Newly Developed Algorithm Allows Robots To Better Collaborate
Brett Smith for redOrbit.com – Your Universe Online
In the not-too-distant future, robots will work together as teams to gather information on a subject and collectively analyze that information to gain insight or generate a computational model.
Now, researchers at MIT have developed a novel algorithm in which dispersed robots or computers gather data and analyze it independently. Pairs of robots or computers could exchange analyses and build a more robust joint analysis.
According to a study to be presented at the Uncertainty in Artificial Intelligence conference in Quebec City this July, the MIT algorithm outperformed a standard algorithm that works on data collected at a single location.
“A single computer has a very difficult optimization problem to solve in order to learn a model from a single giant batch of data, and it can get stuck at bad solutions,” said study author Trevor Campbell, a graduate student in aeronautics and astronautics at MIT. “If smaller chunks of data are first processed by individual robots and then combined, the final model is less likely to get stuck at a bad solution.”
The study team explained their solution as a way for a team of robots to explore and learn about an office building. As they move from room to room, each robot builds its own inventory of kinds of rooms and their contents. However, discrepancies are likely to enter during the process. For example, one robot might enter a kitchen while the coffeemaker is hidden by an open refrigerator door and omit coffeemakers from its inventory of kitchen items.

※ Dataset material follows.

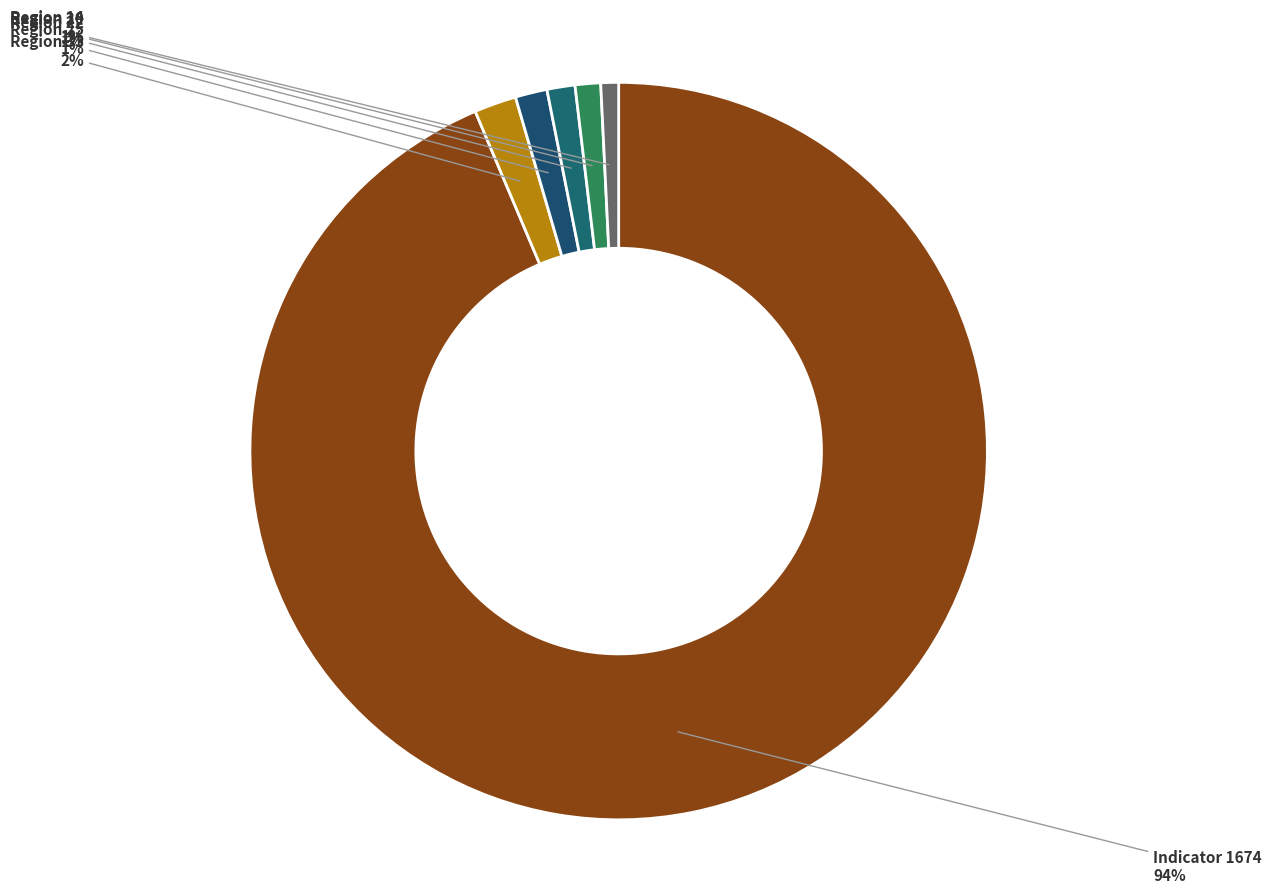

What is the largest slice in the pie chart?

Indicator 1674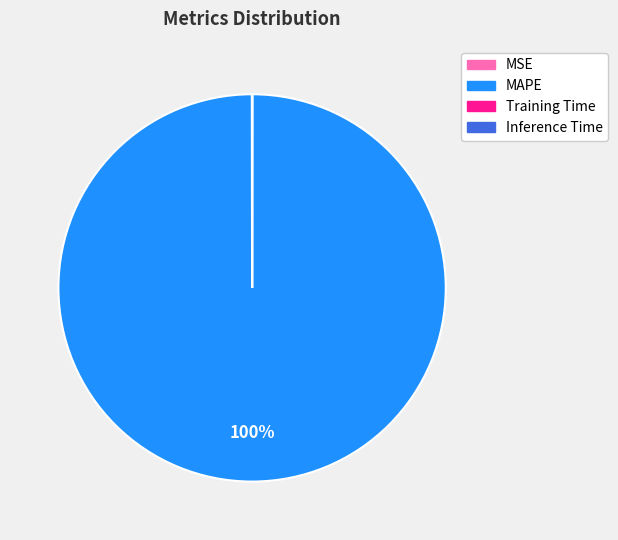

What percentage is the MAPE slice, to the nearest percent?

100%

When two robots in this system meet, they would ideally compare notes to check for mistakes and omission – yet this can also lead to problems. For example, one robot may have deduced that sinks and pedal-operated trashcans are differentiating features of restrooms, a different robot that they’re distinct features of kitchens.
In the new MIT algorithm, the robots would compare lists and the access a source list to compare it to the other lists. Each robot does this again with every new encounter, slowly building more and more accurate models.
The highly complex algorithm behind this process is laid out in detail by the MIT team in their paper titled, “Approximate Decentralized Bayesian Inference.”
“The way that computer systems learn these complex models these days is that you postulate a simpler model and then use it to approximate what you would get if you were able to deal with all the crazy nuances and complexities,” Campbell said. “What our algorithm does is sort of artificially reintroduce structure, after you’ve solved that easier problem, and then use that artificial structure to combine the models properly.”
The new algorithm could also be used by disperse servers independently analyzing millions of documents. These analyses would be combined to form a more comprehensive model.
“Distributed computing will play a critical role in the deployment of multiple autonomous agents, such as multiple autonomous land and airborne vehicles,” said Lawrence Carin, a professor of electrical and computer engineering at Duke University who was not directly involved in the study. “The distributed variational method proposed in this paper is computationally efficient and practical.”